The Centre for Anaesthesiology and Intensive Care Medicine at the Hirslanden Klinik Aarau monitors the functioning of all the vital organs during operations, severe illnesses and after accidents. Before surgery, medical specialists meet with the patient to discuss which form of anaesthesia (e.g. general anaesthesia or local anaesthesia) is most suitable for them and explain how the anaesthesia is carried out. The centre’s team of doctors is also responsible for looking after patients in the intensive care unit and treating patients experiencing pain.

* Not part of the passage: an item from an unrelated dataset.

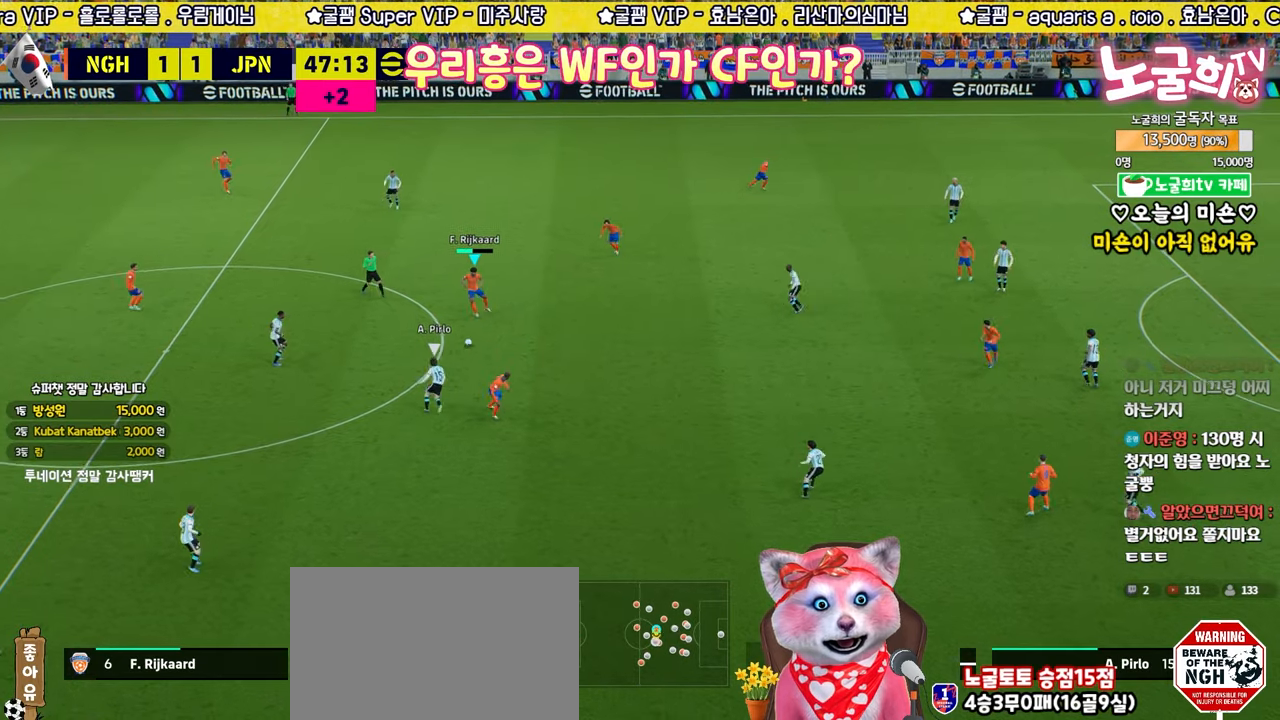
{"buttons": ["R2", "L3"], "left_stick": "up-right", "right_stick": "center", "events": [[500, "L3", "down"], [500, "R2", "down"]]}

Anaesthetic procedures are safe, all vital functions, such as heart activity, circulation and breathing, are monitored continually. Nevertheless, we feel it is our duty to inform you about the potential risks, however unlikely they might be.

General anaesthesia risks

The risk of life threatening incidents, such as a heart attack, circulatory and respiratory failure, malignant hyperthermia (anaesthesia associated fever) etc., even for severely ill patients, is extremely low. Nonetheless, death with any anaesthesia, even if very rare, is possible and must always be considered before consenting to surgery. Rare cases of allergic reactions and nerve injury may occur. Some temporary unpleasant side-effects that you may experience after the anaesthesia include nausea and vomiting, shivering, feeling cold, itching, bruises, back pain or headache, and urinary retention.

General anaesthesia

General anaesthesia is the total loss of consciousness as a result of giving drugs. Patients usually loose the ability to maintain their airway and require assistance in breathing. A general anaesthetic provides analgesia (loss of pain), amnesia (memory loss) and relaxation of muscles. Specific risks: hoarseness, difficulty in swallowing, aspiration, vocal chord injury, dental injury, particularly for already damaged teeth, awareness while under anaesthesia (very rare).

Regional anaesthesia

Spinal anaesthesia or epidural

Both methods block the nerves leading from the surgical site to the spinal cord. They result in a loss of feeling thereby preventing any feeling of pain in the affected region. Specific risks: headache, temporary low blood pressure, nausea, urinary retention. Major complications, such as impaired sight or hearing, permanent nerve root injury may occur but are very rare.

Combined anaesthesia

In the event of very painful post-operative surgery (e.g. major stomach or lung operations, shoulder surgery), a general anaesthesia is often combined with a regional or local anaesthesia method in order to improve pain treatment after the operation.

Local anaesthesia

Local anaesthesia blocks pain impulses by injecting a drug into the skin or around a nerve in non-toxic concentrations. If the effect is insufficient, pain-killers or a general anaesthetic may be administered at any time.

Specific risks: confusion, dizziness, numbness around the mouth, metallic taste in the mouth, ringing in the ears, disturbances of vision and seizures. The drugs may also cause severely low blood pressure and a collapse of the heart and blood vessel system.

Sedation, light sleep

May lead to a drug induced superficial sleep and possibly a "memory gap". Specific risks: suppressed breathing.

Specific risks from special procedures

Arterial cannulae: arterial occlusion, haematoma. Central venous catheters: infection, collapsed lungs, bleeding,  air embolism, nerve injury. Urine catheters: infection, later narrowing of the urethra. Blood transfusion: intolerance reaction, transmission of infectious diseases (hepatitis, HIV).